We are more than three quarters of an hour into 'I Said I' before there are any real consecutive dance movements. Even then the movements do not immediately fit together into styled phrases, steps or arm movements that reinforce each other. Both in the individual solos and in the sequences which are danced as a group, the short phrase, the movement from sentence to sentence, is predominant. Hence we once again encounter a formal homology, a formal similarity between the emphatic sentence-orientation of Handke's text on the one hand and that of the movements on the other. The dance therefore mimes the textuality, the structure and not the content of the text (the dance movements do not at any time take on a symbolic character). Every phrase of movement stands by itself as an I-sentence, and it therefore seems to be a statement by the individual dancer, who always also says 'I' with his or her individual body, and re-presents something of himself or herself in a necessarily momentary and constantly changing way. Just like the cascade of I-thoughts in 'Selbstbezichtigung,' the various phrases of movement do not fall into an imaginary line either. Rather there is discontinuity everywhere: movements are begun, continued for a while and then broken off, after which a new short phrase begins. This impression is further reinforced by the form of the first group dance which is maintained for a longtime, to music composed by dj Grazzhoppa. Marta Coronado, Alix Eynaudi, Fumiyo Ikeda, Oliver Koch, Rosalba Torres remain individual dancers, or even 'I-movers.' They dance above all beside each other, and yet also with each other- for movements are passed on and taken over, individually mimed and re-articulated, with only an occasional unison moment.
The many similarities in the movements, which are almost always shown in a 'broken (down)' way, give rise to the suspicion that a single long phrase formed the point of departure for the performance: all the possible variations were constantly chopped into pieces and ultimately ended up as fragments of a unity which is never shown.
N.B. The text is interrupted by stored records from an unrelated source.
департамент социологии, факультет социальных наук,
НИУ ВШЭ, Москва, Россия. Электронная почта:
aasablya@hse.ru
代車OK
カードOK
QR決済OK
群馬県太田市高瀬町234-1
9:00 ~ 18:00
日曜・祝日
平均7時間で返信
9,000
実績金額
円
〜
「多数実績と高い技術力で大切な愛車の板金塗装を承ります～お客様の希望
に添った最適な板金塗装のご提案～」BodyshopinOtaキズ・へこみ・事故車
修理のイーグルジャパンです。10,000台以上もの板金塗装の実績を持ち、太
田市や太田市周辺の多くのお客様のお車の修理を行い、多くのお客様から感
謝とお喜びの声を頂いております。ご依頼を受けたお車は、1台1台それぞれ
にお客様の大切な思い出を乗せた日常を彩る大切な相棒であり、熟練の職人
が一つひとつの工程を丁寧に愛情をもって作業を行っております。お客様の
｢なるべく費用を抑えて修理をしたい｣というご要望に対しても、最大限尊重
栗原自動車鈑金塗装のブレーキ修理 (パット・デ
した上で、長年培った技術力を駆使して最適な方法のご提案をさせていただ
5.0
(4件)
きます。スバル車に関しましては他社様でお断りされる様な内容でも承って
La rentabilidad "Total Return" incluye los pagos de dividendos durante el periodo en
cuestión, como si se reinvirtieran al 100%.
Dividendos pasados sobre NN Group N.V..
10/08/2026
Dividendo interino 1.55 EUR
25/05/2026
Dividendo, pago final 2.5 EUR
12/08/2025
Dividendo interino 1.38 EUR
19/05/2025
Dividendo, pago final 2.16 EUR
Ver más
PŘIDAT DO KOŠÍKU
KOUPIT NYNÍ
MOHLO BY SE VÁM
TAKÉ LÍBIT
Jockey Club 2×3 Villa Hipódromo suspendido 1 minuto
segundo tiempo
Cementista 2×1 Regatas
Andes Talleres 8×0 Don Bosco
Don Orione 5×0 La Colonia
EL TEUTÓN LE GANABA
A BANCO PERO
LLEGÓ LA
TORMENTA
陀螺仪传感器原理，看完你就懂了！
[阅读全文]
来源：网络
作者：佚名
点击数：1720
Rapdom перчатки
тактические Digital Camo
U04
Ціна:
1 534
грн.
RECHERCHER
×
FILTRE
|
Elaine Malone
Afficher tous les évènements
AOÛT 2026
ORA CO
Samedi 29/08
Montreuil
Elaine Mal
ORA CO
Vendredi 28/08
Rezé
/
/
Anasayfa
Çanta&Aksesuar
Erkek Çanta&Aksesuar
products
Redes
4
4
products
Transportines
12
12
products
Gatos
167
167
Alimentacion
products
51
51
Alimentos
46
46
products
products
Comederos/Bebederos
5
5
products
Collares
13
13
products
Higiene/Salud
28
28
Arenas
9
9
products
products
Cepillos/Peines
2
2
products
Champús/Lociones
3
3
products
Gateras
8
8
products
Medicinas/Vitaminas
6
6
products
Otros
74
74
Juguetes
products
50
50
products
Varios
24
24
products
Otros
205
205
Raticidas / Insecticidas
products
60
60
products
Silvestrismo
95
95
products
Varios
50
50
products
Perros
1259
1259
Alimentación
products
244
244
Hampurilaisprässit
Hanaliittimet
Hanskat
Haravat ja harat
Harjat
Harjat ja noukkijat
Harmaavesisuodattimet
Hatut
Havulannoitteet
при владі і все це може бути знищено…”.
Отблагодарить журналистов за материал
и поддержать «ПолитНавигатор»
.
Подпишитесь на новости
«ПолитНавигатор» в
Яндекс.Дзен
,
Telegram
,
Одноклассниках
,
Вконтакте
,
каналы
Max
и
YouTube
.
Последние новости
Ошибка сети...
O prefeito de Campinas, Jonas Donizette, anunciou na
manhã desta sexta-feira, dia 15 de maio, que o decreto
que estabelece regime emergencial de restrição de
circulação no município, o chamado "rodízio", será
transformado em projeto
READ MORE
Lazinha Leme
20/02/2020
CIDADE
This observation does not, of course, say anything about that other meaning of the word choreography, which is being debated on all sides at present: a fixed, pre-defined text, an imperative series of rules governing movement. The relevance of this concept of choreography to 'I Said I' is obvious. That is because the whole performance centres around the relationship between individuality and social norms, subjectivity and the compulsory nature of every language. Against 'the choreographical' in the literal meaning of the word, the idea of 'the improvised' is currently gaining ground (rather than the idea of improvisation as such).
In many respects the difference between improvisation and choreography has defined the history of twentieth century dance history. In 'I Said I' it is radically hybridised and confused, at least from the perspective of the audience, in a way that is comparable to the work of William Forsythe.